Born in northern England, Emma has lived and performed across the globe, including in the United States and now Tasmania, which she calls home. Yet, the English countryside continues to inspire her interpretation of The Lark Ascending.
‘I really love calling Tasmania home – it's one of the most beautiful places in the world. And I've been to many beautiful, far-flung, wonderful places, and still, for me, just because my DNA was created in England, there's nothing more beautiful than English birdsong and beautiful English rolling hills and countryside,' Emma says.
'So when I play The Lark Ascending, it's like a homesickness, really. It's a feeling of homesickness in the most beautiful way.’
As Emma told The Hobart Magazine for this month's cover story, ‘Getting out into nature is essential for me as a musician'.
She often finds inspiration in Tasmania's landscapes, from walks on Kunanyi to the misty beauty of the Pieman River.
‘I love the way the Derwent can be calm in the morning and then churning and almost made invisible by a storm in the afternoon,’ Emma told the magazine.
- Emma McGrath in The Hobart Magazine
The upcoming concert, conducted by Benjamin Northey, offers a program that celebrates the natural world. It begins with Peter Sculthorpe’s Pastorale, setting a serene scene.
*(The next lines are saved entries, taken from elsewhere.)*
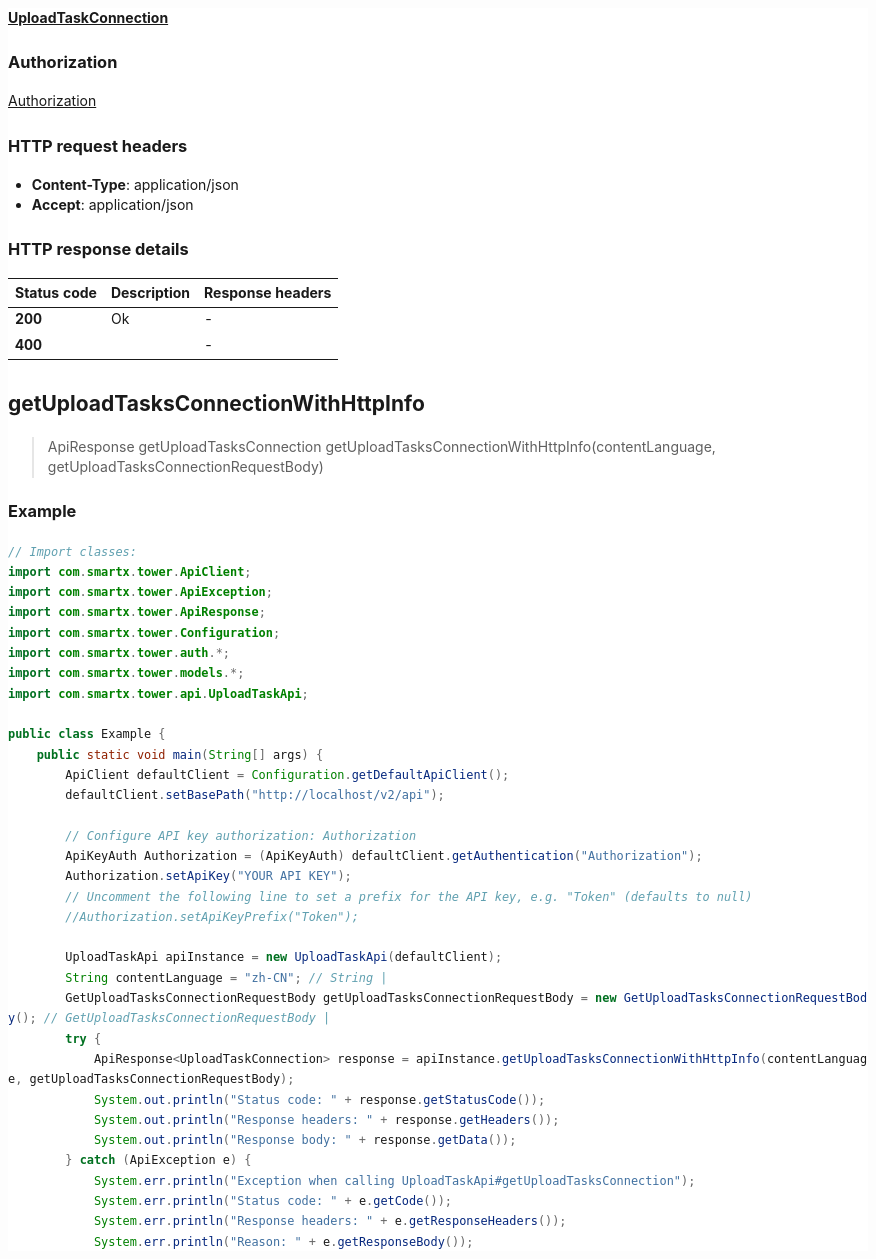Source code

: [**UploadTaskConnection**](UploadTaskConnection.md)


### Authorization

[Authorization](../README.md#Authorization)

### HTTP request headers

- **Content-Type**: application/json
- **Accept**: application/json

### HTTP response details
| Status code | Description | Response headers |
|-------------|-------------|------------------|
| **200** | Ok |  -  |
| **400** |  |  -  |

## getUploadTasksConnectionWithHttpInfo

> ApiResponse<UploadTaskConnection> getUploadTasksConnection getUploadTasksConnectionWithHttpInfo(contentLanguage, getUploadTasksConnectionRequestBody)



### Example

```java
// Import classes:
import com.smartx.tower.ApiClient;
import com.smartx.tower.ApiException;
import com.smartx.tower.ApiResponse;
import com.smartx.tower.Configuration;
import com.smartx.tower.auth.*;
import com.smartx.tower.models.*;
import com.smartx.tower.api.UploadTaskApi;

public class Example {
    public static void main(String[] args) {
        ApiClient defaultClient = Configuration.getDefaultApiClient();
        defaultClient.setBasePath("http://localhost/v2/api");
        
        // Configure API key authorization: Authorization
        ApiKeyAuth Authorization = (ApiKeyAuth) defaultClient.getAuthentication("Authorization");
        Authorization.setApiKey("YOUR API KEY");
        // Uncomment the following line to set a prefix for the API key, e.g. "Token" (defaults to null)
        //Authorization.setApiKeyPrefix("Token");

        UploadTaskApi apiInstance = new UploadTaskApi(defaultClient);
        String contentLanguage = "zh-CN"; // String | 
        GetUploadTasksConnectionRequestBody getUploadTasksConnectionRequestBody = new GetUploadTasksConnectionRequestBody(); // GetUploadTasksConnectionRequestBody | 
        try {
            ApiResponse<UploadTaskConnection> response = apiInstance.getUploadTasksConnectionWithHttpInfo(contentLanguage, getUploadTasksConnectionRequestBody);
            System.out.println("Status code: " + response.getStatusCode());
            System.out.println("Response headers: " + response.getHeaders());
            System.out.println("Response body: " + response.getData());
        } catch (ApiException e) {
            System.err.println("Exception when calling UploadTaskApi#getUploadTasksConnection");
            System.err.println("Status code: " + e.getCode());
            System.err.println("Response headers: " + e.getResponseHeaders());
            System.err.println("Reason: " + e.getResponseBody());
```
Following Emma’s performance of The Lark Ascending, the orchestra presents Paul Stanhope’s Fantasia on a Theme of Vaughan Williams, a vibrant reimagining of the hymn Down Ampney.
The evening concludes with Beethoven’s Symphony No. 6, Pastoral, a musical journey through the countryside, capturing the restorative powers of nature.
Emma plays a violin hand-crafted by one of the finest and most important luthiers (a string-instrument maker) of the nineteenth century, Jean-Baptiste Vuillaume (1798–1875).
He crafted 3000+ instruments in his time and we’re very proud to have a violin made in 1845 on loan from two of our generous Tasmanian patrons.